SELECTED EXCERPT —
-.-.-

# hiya



## ant_mantid

hi. my name is elijah im form arizona its very hot over here.

iam 14 years old ii am very interested in preying mantids. my favorite mantid right now is the ant matid it is vry small an looks very kool.

so if you have any question just ask

thank you.


----------



## arizona_mantis

welcome to the forum i live in arizona to.


----------



## ant_mantid

thanks. noway dats awsome


----------



## arizona_mantis

its the the truth man live in phoenix raally hot huh


----------



## Asa

Yo, man. Chill out at mantid forum :lol: .

-.-.-

Records from a data collection —
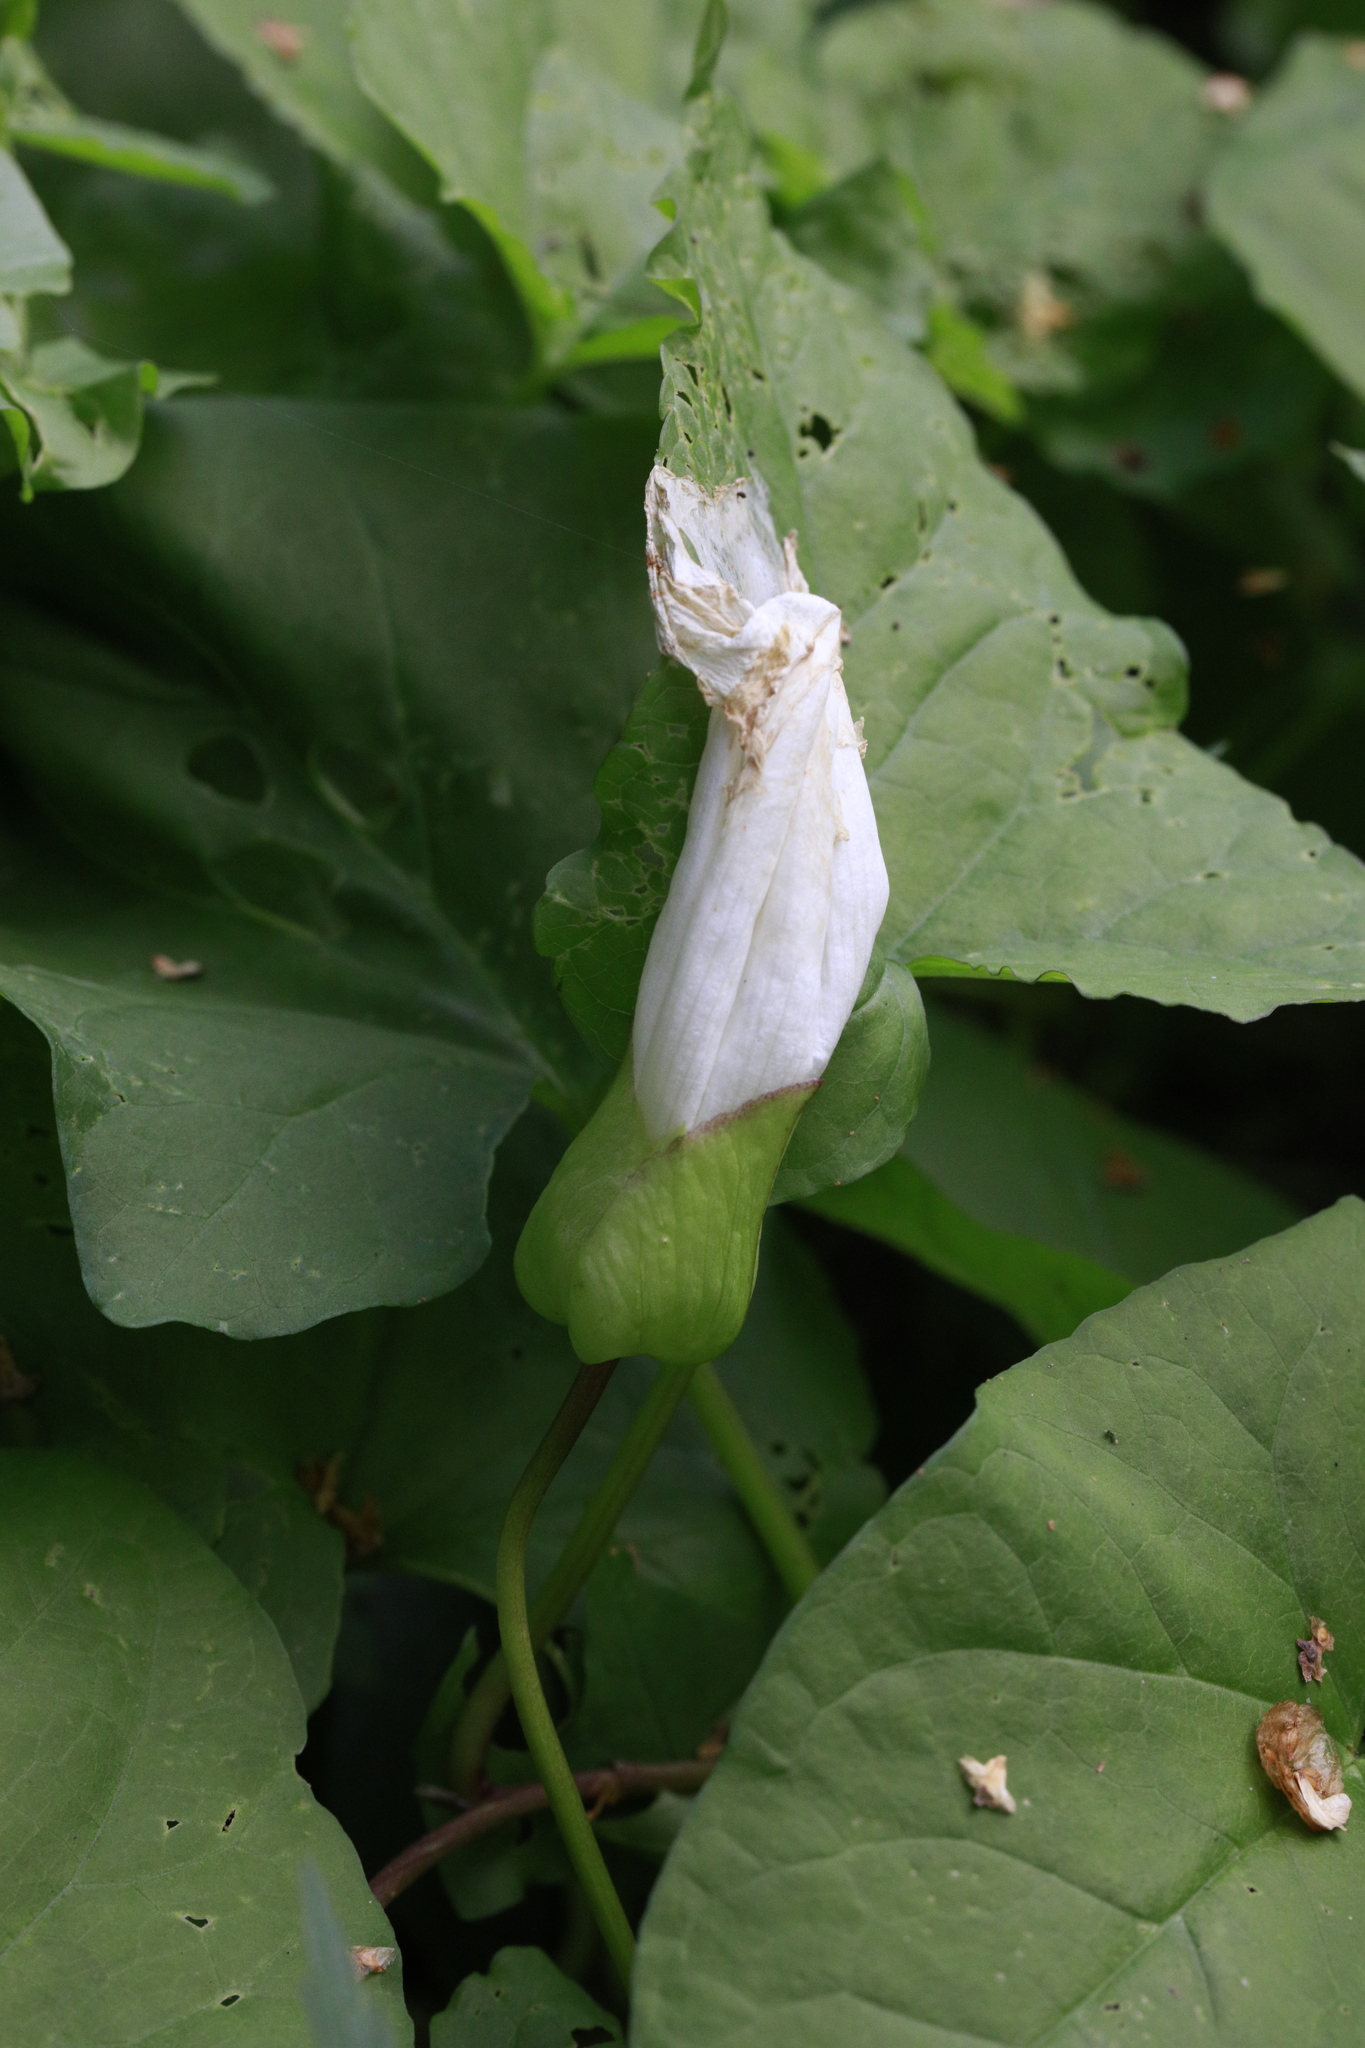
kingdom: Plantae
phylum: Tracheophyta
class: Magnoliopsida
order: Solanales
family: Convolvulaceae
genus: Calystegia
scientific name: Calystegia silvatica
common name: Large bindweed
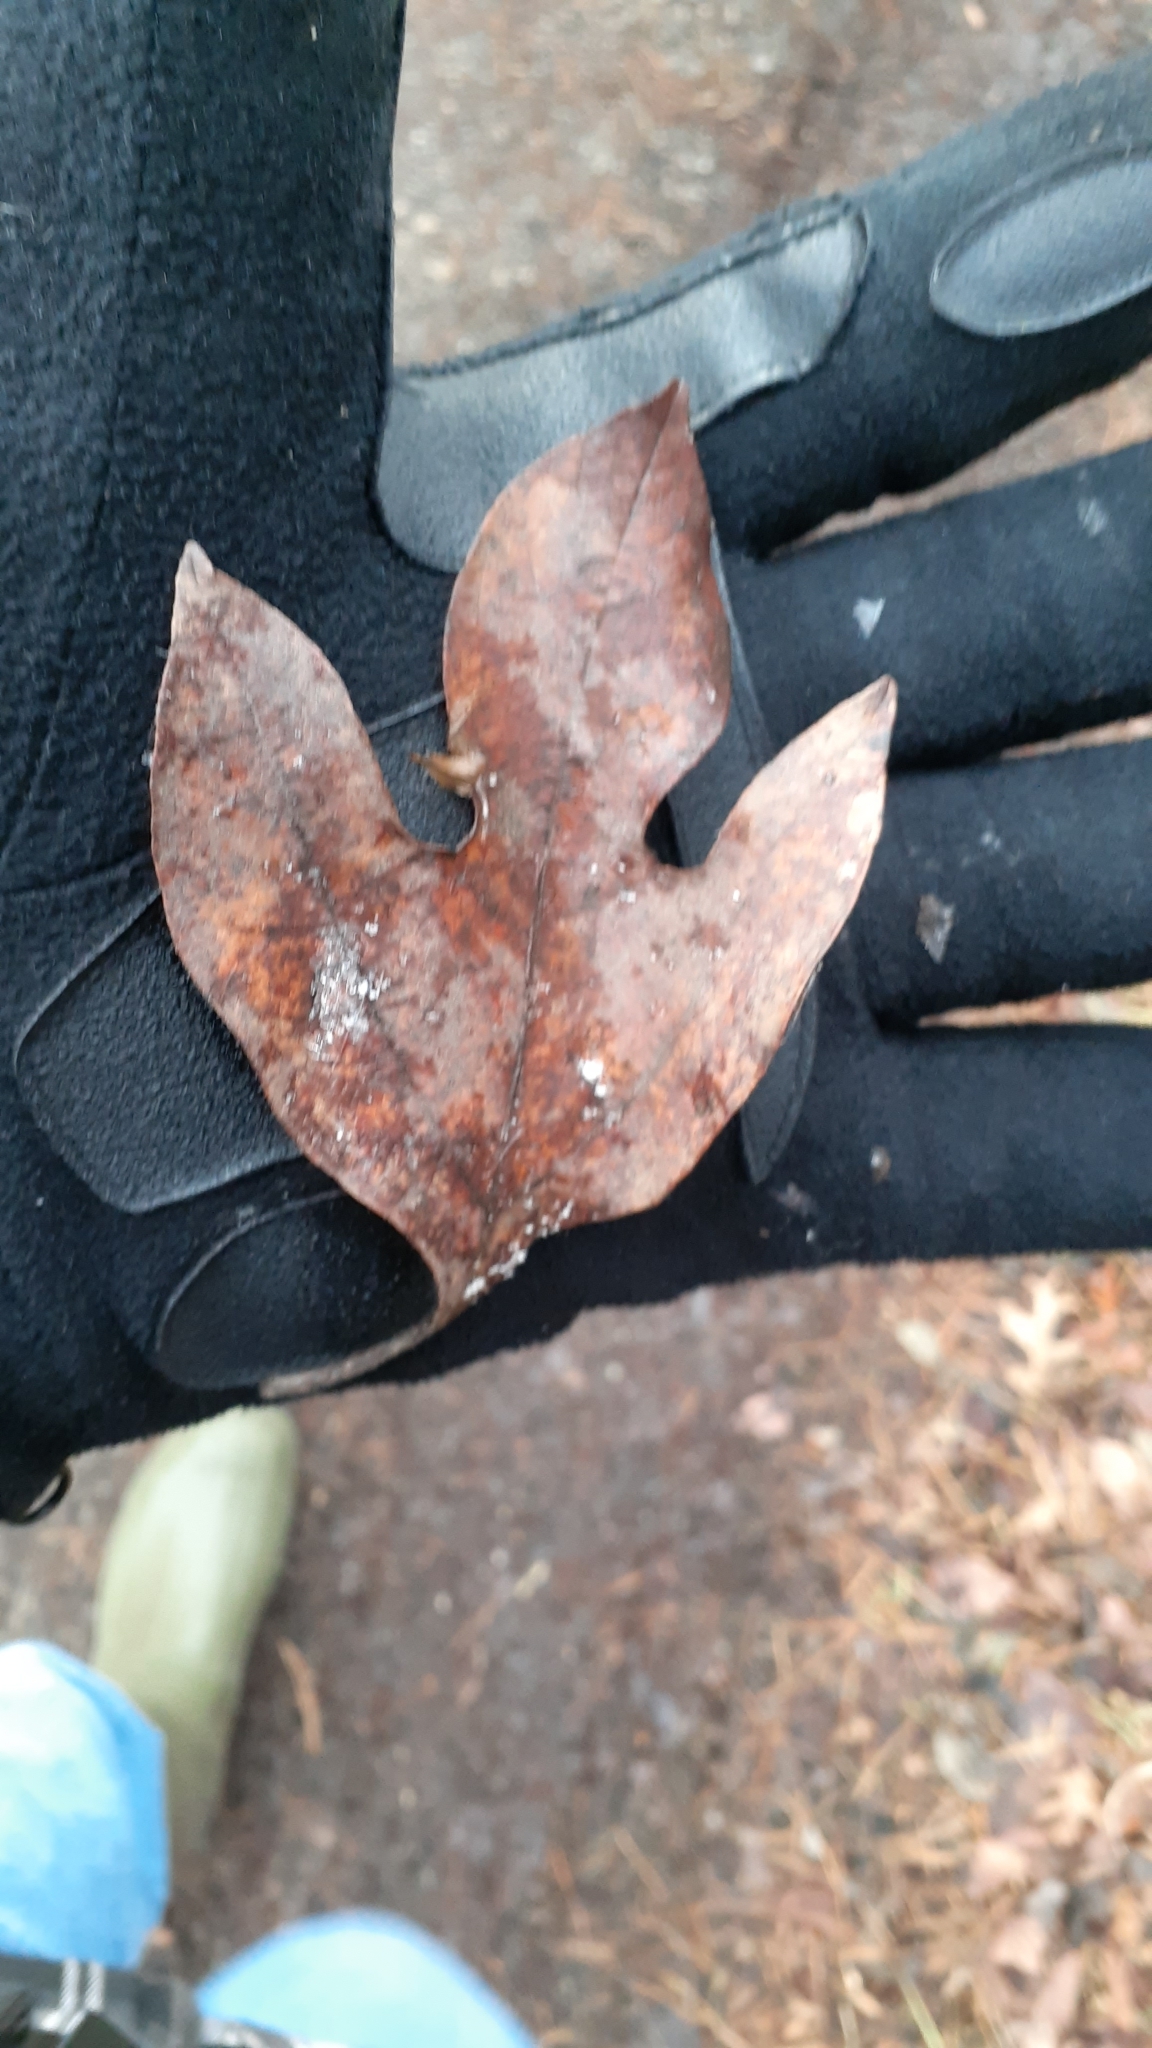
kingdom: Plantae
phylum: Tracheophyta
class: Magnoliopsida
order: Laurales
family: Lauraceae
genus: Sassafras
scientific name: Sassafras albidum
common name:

-.-.-

GIVEN PROBLEM 1 — Retype the mantid forum thread starting at "hi. my name" and ending at "looks very kool.".
GIVEN PROBLEM 2 — Continue the mantid forum thread from its last post onward.

WRITTEN RESPONSE 1 —
hi. my name is elijah im form arizona its very hot over here.

iam 14 years old ii am very interested in preying mantids. my favorite mantid right now is the ant matid it is vry small an looks very kool.

WRITTEN RESPONSE 2 —
----------



## ant_mantid

ok thanks


----------



## Asa

Take it as a compliment dude :wink:

:lol:


----------



## ant_mantid

okay


----------



## Rick

Welcome. May want to work on your spelling. Using "dats" instead of that's won't get ya far. :wink:


----------



## ant_mantid

i kmow im just used to texting like that with my cell phone but ill learn


----------



## hibiscusmile

hey ant man, welcome :wink:


----------



## Asa

> okay


Stop saying 'ok' dude :wink: .

:lol: 

What is wrong with me?!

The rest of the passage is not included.